Джек Эйхорд встречает семью Линчей
В течение трех дней и большей части четвертого Джек Эйхорд сидел за столом в одном из кабинетов отделения и просматривал файлы по делу Сильвии Касикофф, время от времени звоня по телефону. Он старался восстановить старые связи, хотя для полицейской работы это бесполезно, но вполне подходило для того, чтобы убить время. Впрочем, это тоже ерунда, наводящая скуку. Люди приезжают и уезжают, их телефонные номера становятся другими, меняются и номера их рабочих телефонов, к тому же тот болен, этот занят, но он вам перезвонит и т. д. Нет ничего хуже, чем тратить часы на телефонные переговоры, особенно когда они не дают никаких результатов.
Иногда ему приходилось звонить на большие расстояния, и когда существовала прямая связь, он стойко боролся с молчанием линий, но когда Эйхорду удавалось дозвониться телефонистке, выходило, будто он играл в телефонную рулетку и всегда прогорал. Вот как это должно было выглядеть теоретически: вы набираете номер, и наиболее неуравновешенная, высокомерная, глупая, обидчивая, вспыльчивая, официальная и слабо соображающая сука из телефонной компании хамит вам в ухо. По прошествии пары дней у Эйхорда началась телефонная болезнь, в мозгу подсознательно рождались невероятные сценарии, типа того, что телефонная компания, в которой сотрудники мертвецки пьяны, при разоблачении решает отомстить простым людям и инструктирует своих работников быть как можно более тупыми, упрямыми, раздраженными и бесцеремонными. На третий день опять что-то случилось с линией — теперь все номера, начинающиеся с единицы, обслуживались операторами, которые настаивали, чтобы он перезвонил в бюро ремонта. После этого он решил плюнуть на все это и сконцентрироваться на изучении старых полицейских рапортов, снимков убийств, допросов, газетных вырезок об “Убийце Одиноких Сердец”, лабораторных анализов, на всем, что относилось к официальным документам и заключениям по результатам вскрытия трупов.

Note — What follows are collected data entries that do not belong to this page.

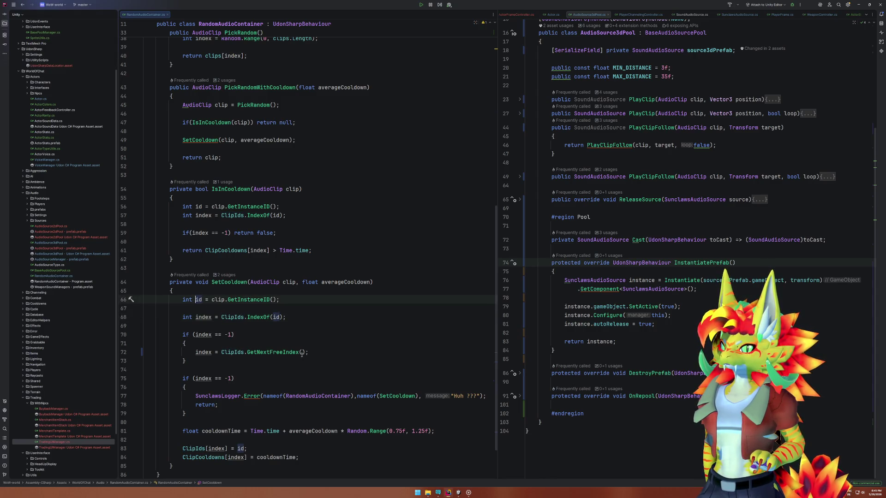
{"action": "scroll", "coordinate": [302, 354], "scroll_direction": "up", "scroll_amount": 10}
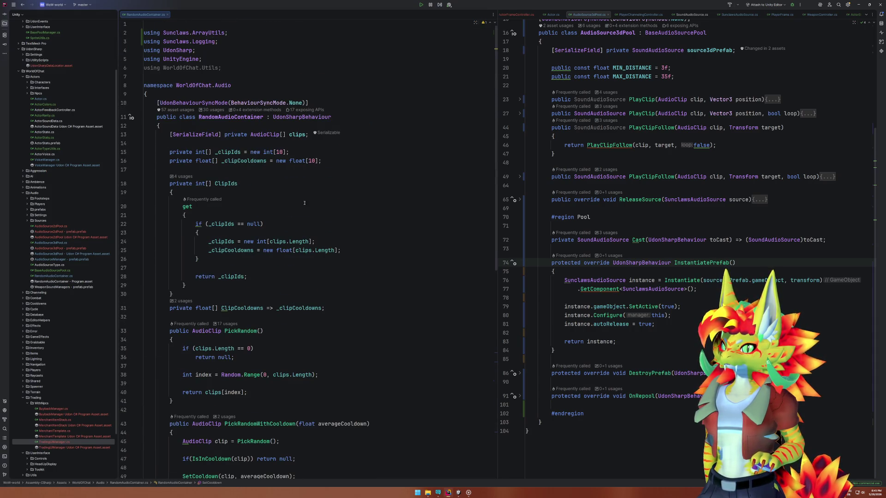
Check the clips, _clipIds and _clipCooldowns field usages, then cut the _clipIds declaration line.
{"action": "left_click", "coordinate": [298, 135]}
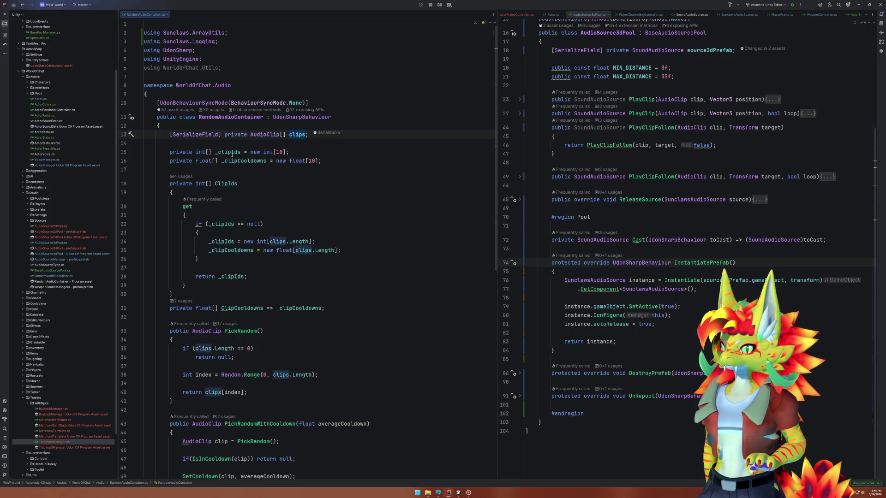
{"action": "left_click", "coordinate": [239, 152]}
{"action": "left_click", "coordinate": [303, 134]}
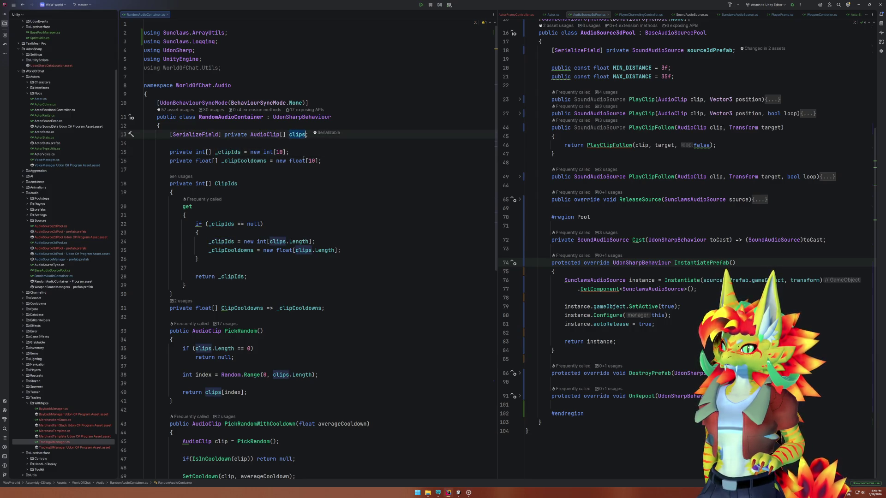
{"action": "left_click", "coordinate": [303, 153]}
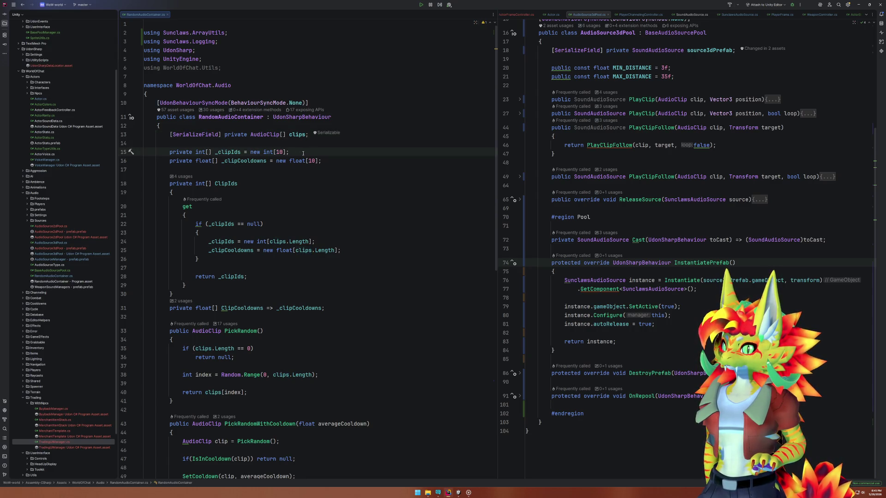
{"action": "left_click", "coordinate": [254, 161]}
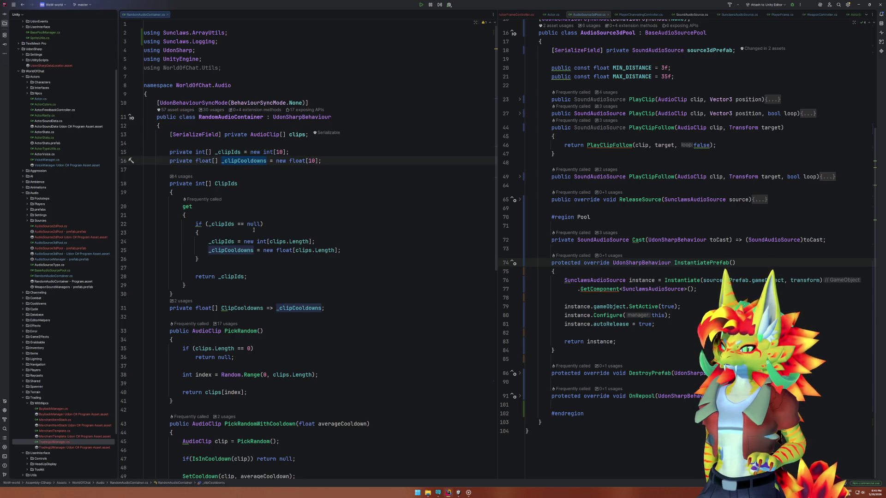
{"action": "left_click", "coordinate": [240, 152]}
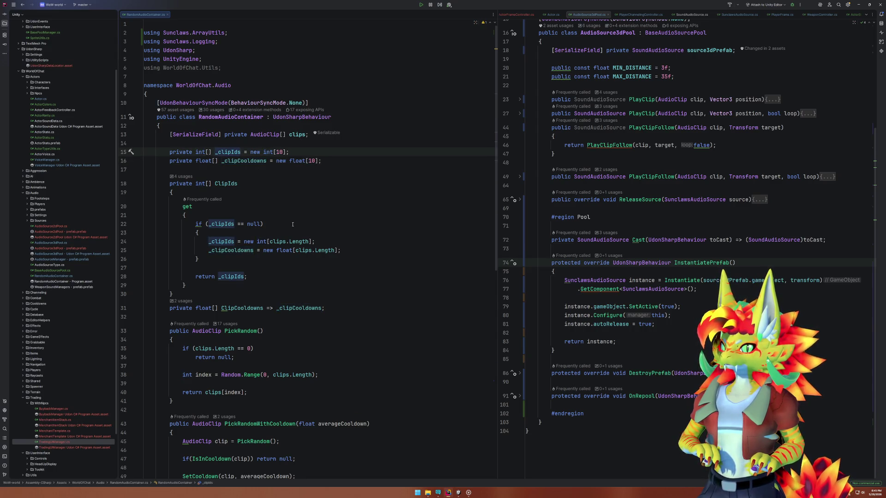
{"action": "left_click_drag", "start_coordinate": [308, 134], "coordinate": [249, 134]}
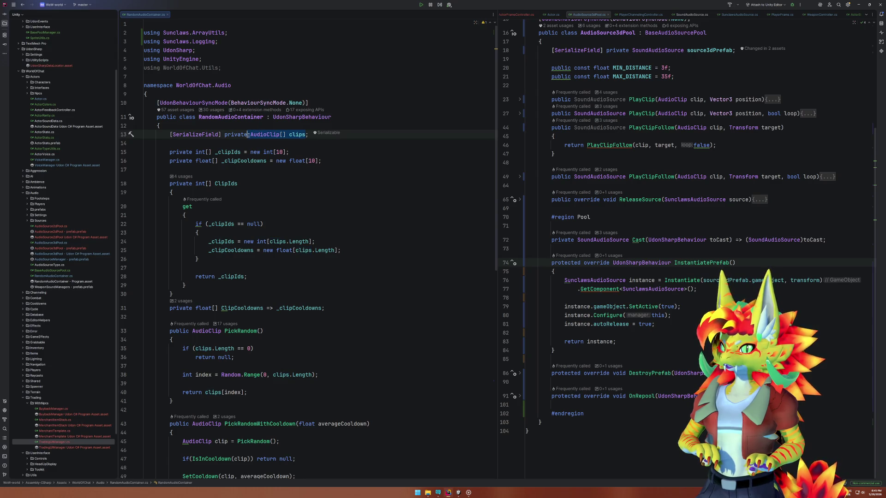
{"action": "key", "text": "Down"}
{"action": "key", "text": "Down"}
{"action": "key", "text": "ctrl+x"}
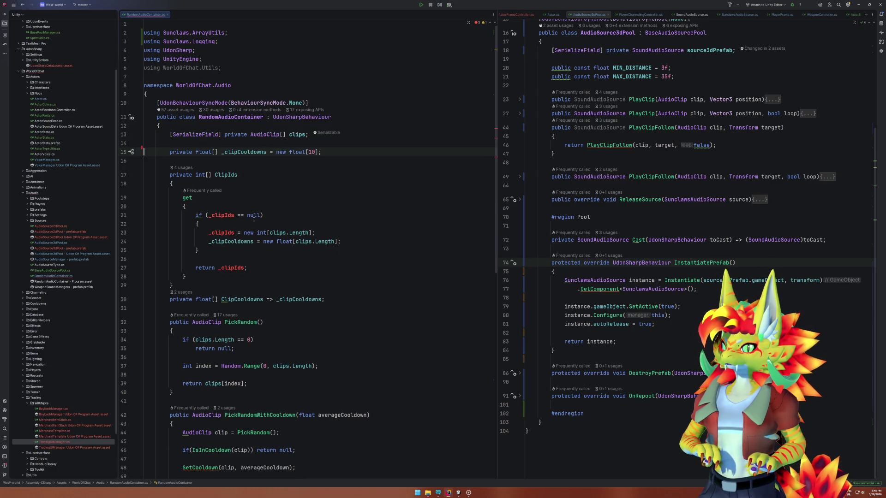
Rename the ClipIds property to ClipCooldowns.
{"action": "double_click", "coordinate": [255, 155]}
{"action": "double_click", "coordinate": [232, 174]}
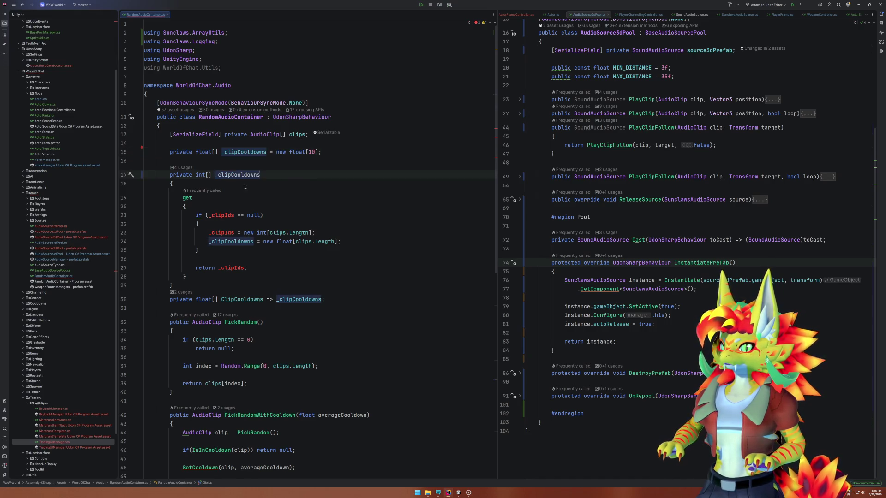
{"action": "key", "text": "ctrl+v"}
{"action": "key", "text": "ctrl+Left"}
{"action": "key", "text": "Delete"}
{"action": "key", "text": "Delete"}
{"action": "type", "text": "C"}
{"action": "key", "text": "Escape"}
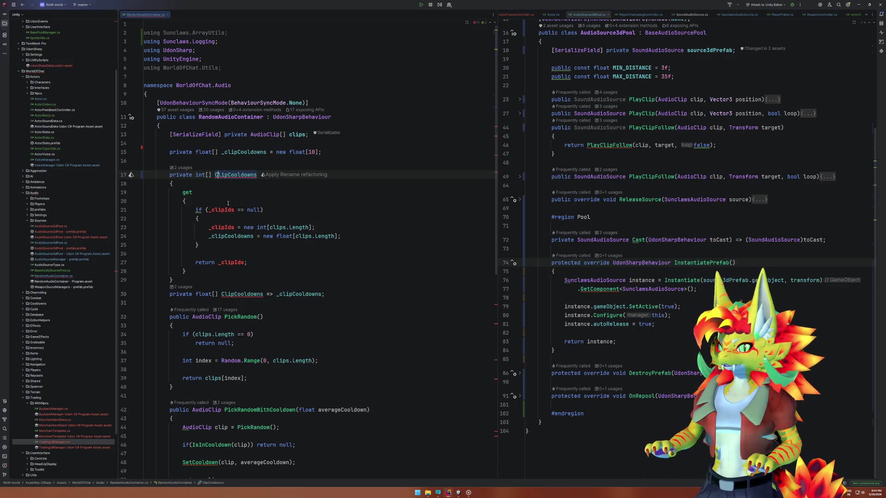
{"action": "double_click", "coordinate": [240, 175]}
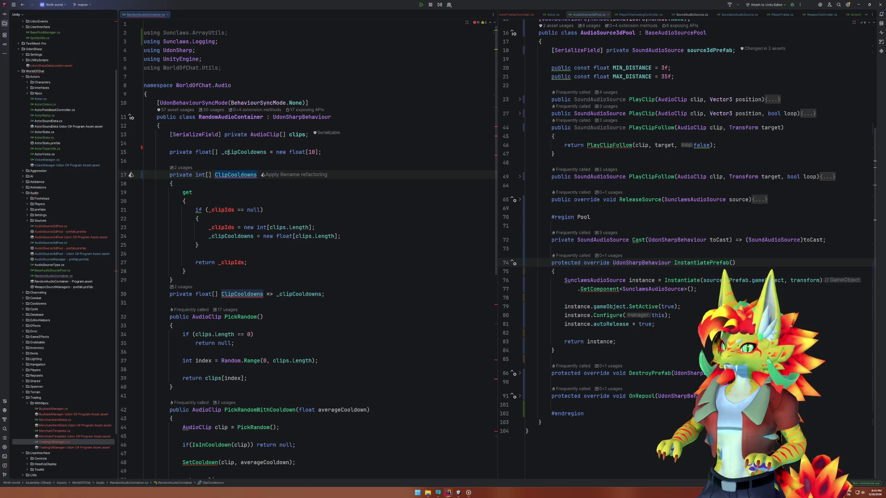
Change ClipCooldowns' type from int[] to float[].
{"action": "left_click", "coordinate": [203, 154]}
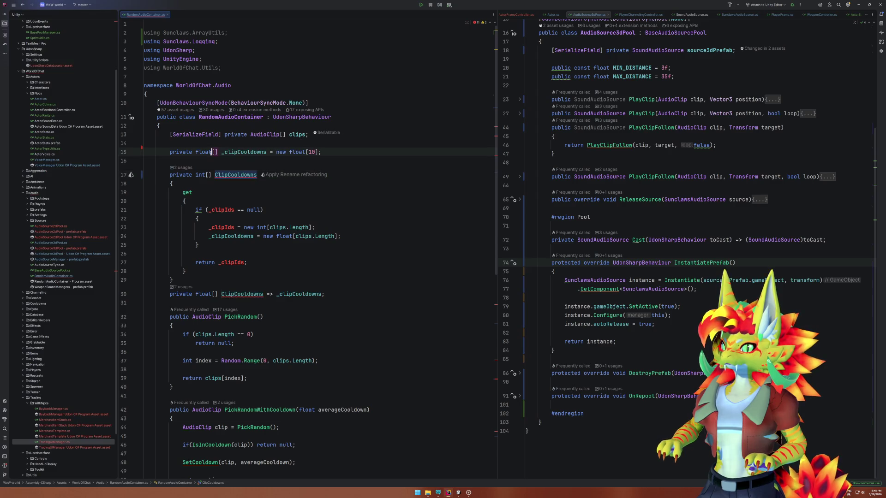
{"action": "left_click", "coordinate": [200, 176]}
{"action": "key", "text": "BackSpace"}
{"action": "key", "text": "BackSpace"}
{"action": "key", "text": "BackSpace"}
{"action": "type", "text": "float"}
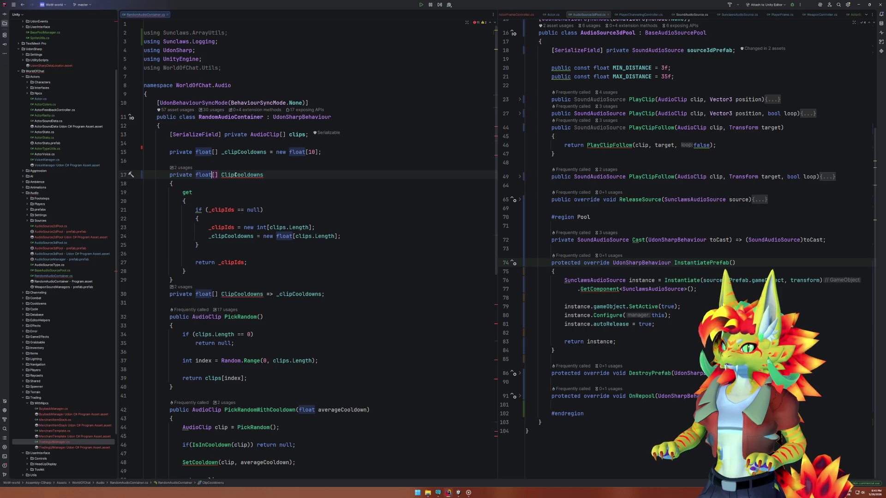
{"action": "key", "text": "End"}
Make the null check and array initialisation use _clipCooldowns, deleting the duplicate int array line.
{"action": "left_click", "coordinate": [234, 210]}
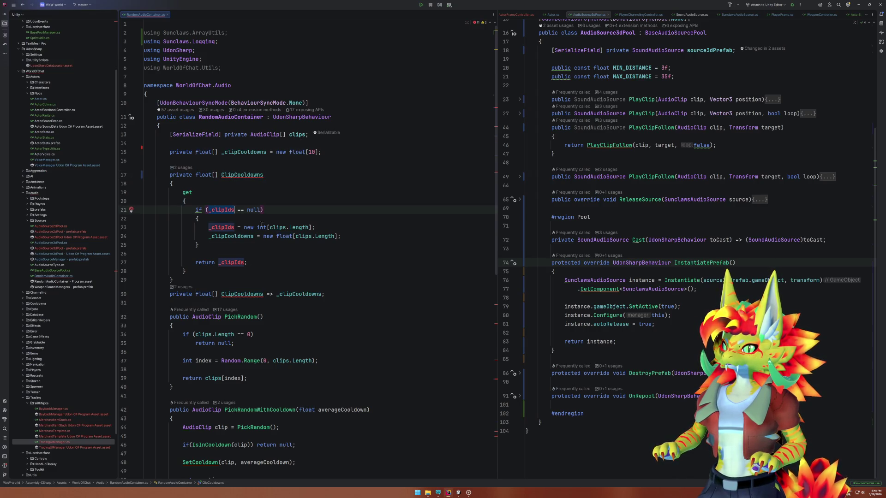
{"action": "key", "text": "BackSpace"}
{"action": "key", "text": "BackSpace"}
{"action": "key", "text": "BackSpace"}
{"action": "type", "text": "C"}
{"action": "key", "text": "Return"}
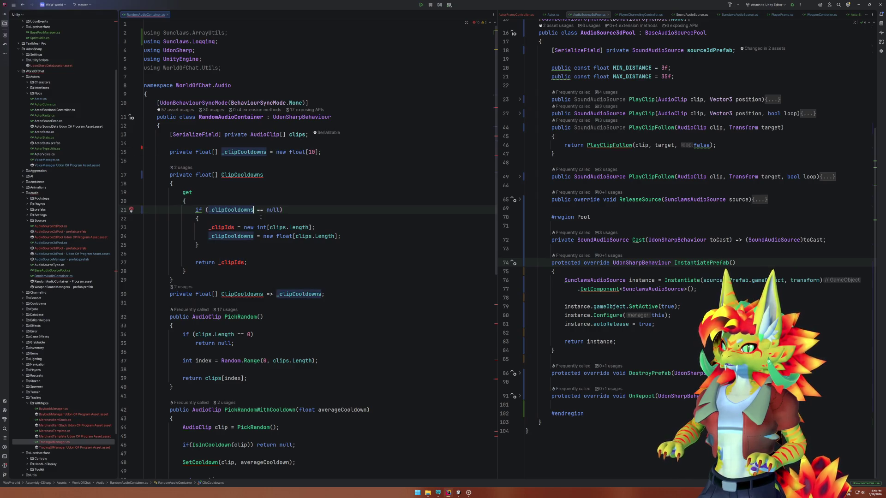
{"action": "left_click", "coordinate": [234, 227]}
{"action": "key", "text": "BackSpace"}
{"action": "key", "text": "BackSpace"}
{"action": "key", "text": "BackSpace"}
{"action": "type", "text": "C"}
{"action": "key", "text": "Return"}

Бумаг было не меньше тонны, а он только начал их просматривать.
Около двух часов дня Эйхорд все это уложил в сейф, взял в кабинете Вернона Арлена карту и получил разъяснения, как добраться, до дома Линчей, затем заполнил свой поношенный кейс документами, чтобы просмотреть их дома, и направился на северную окраину города. Дозвониться до Линчей он так и не смог. Его колотило при мысли, что он еще хотя бы на час останется в этой душной комнате.
Эйхорд подумал, что неплохо было бы заглянуть в ближайшую уютную таверну, чтобы выпить порцию прохладительных напитков, расслабиться в знакомой обстановке, обмякнуть на несколько минут, понаблюдать за рабочим людом, который заходит сюда побаловаться кружкой-двумя пива по дороге домой. Он любил запах перегара в барах и, попивая свое светлое, позволял этому перегару насыщать кровь.
Или можно было бы расположиться на часок в каком-нибудь маленьком темном бистро, вдохнуть хорошо знакомый запах табачного дыма, возбуждающий завсегдатаев аромат перегара, которого ему так недоставало. Даже проезжая по серым улицам Чикаго, он не переставал мечтать об этом бистро. Чудесные напитки, запах духов “Шанель”, маргаритки в хрустальных стаканах, сдержанные ароматы города проносились в его воображении.